Tess took a sip of her tea—she tasted turmeric and ginger and lemon in the savory, deeply satisfying brew—and couldn’t help but smile at how similar Jane’s question was to Nick’s. Only he was trying to get to the bottom of a real-world mystery, while Jane wanted to dive into the otherworldly part of it all. Yin and yang.
So, there in the sunroom as the two women sipped their tea, Tess told Jane everything. She didn’t know how to tell the whole story without bringing the paintings into it—her father’s warnings be damned. She knew he meant well, but this was her life.
So, she started with the scratching that kept her up at night, the strange way Storm reacted to things, her dreams, what happened when they opened up the studio, the paintings, the fact that they were somehow out of the safe and displayed the next day. She told her about the blood they found in the studio, Daisy, Grey, Frank, all of it.
Jane listened intently without interrupting, nodding, shaking her head at times. A look of anger flashed across her face at the mention of Frank and his purported abuse.
“And that’s about it,” Tess said, with a slight smile. “I know. It’s a lot.”
Jane reached for the teapot and topped off both of their mugs. She didn’t say anything for a moment, seeming to be digesting everything Tess had told her. “So, the first thing is,” she began. “You’ve definitely got a haunting. There’s no question about that, right? You’re not still wondering about it, are you?”
Tess sighed. “I guess not,” she said. “I tried to shrug it off and explain it away, but what other explanation could there be?”
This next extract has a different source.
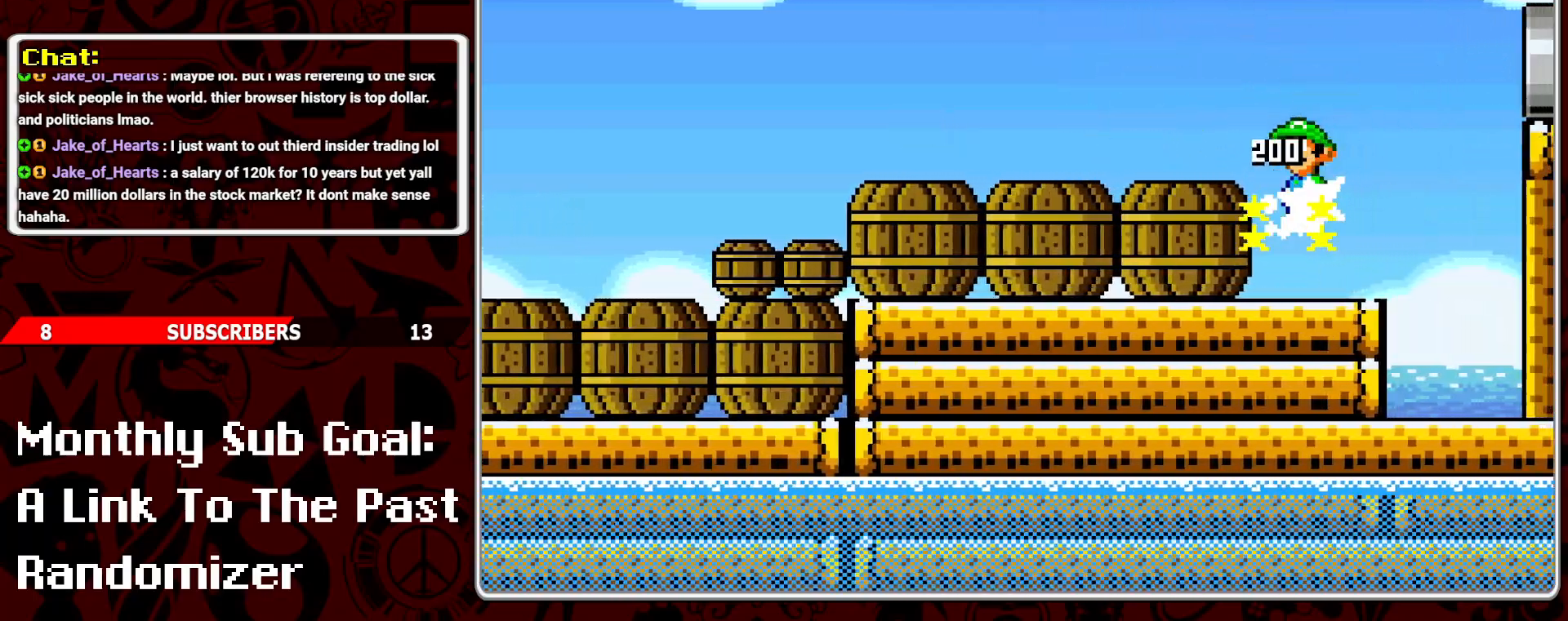
{"buttons": ["Y", "DPAD_LEFT"], "events": [[133, "B", "down"], [150, "DPAD_LEFT", "down"], [283, "B", "up"]]}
“None,” Jane said. “Definitely some spirit action happening over there. The next question is, What do you want?”
This question surprised Tess. She thought about it for a moment. “I want it to stop,” Tess said.
“You want the ghosts out of there,” Jane said. “I get that. But is that all you want?”
Tess squinted at her. “I’m not sure what you mean.”
“I mean, it seems like what you really want, in addition to some peace in your house, is to find out the ‘why’ in this whole situation. Why this is happening. This isn’t just about a random ghost haunting your house. This is about your family. Your past. You. I think you want some answers, not just a ghost-free house.”
Tess let this sink in. Jane was right, of course. She wanted whatever was disturbing the peace at La Belle Vie out of there. Certainly. But she also longed to know why it was happening in the first place.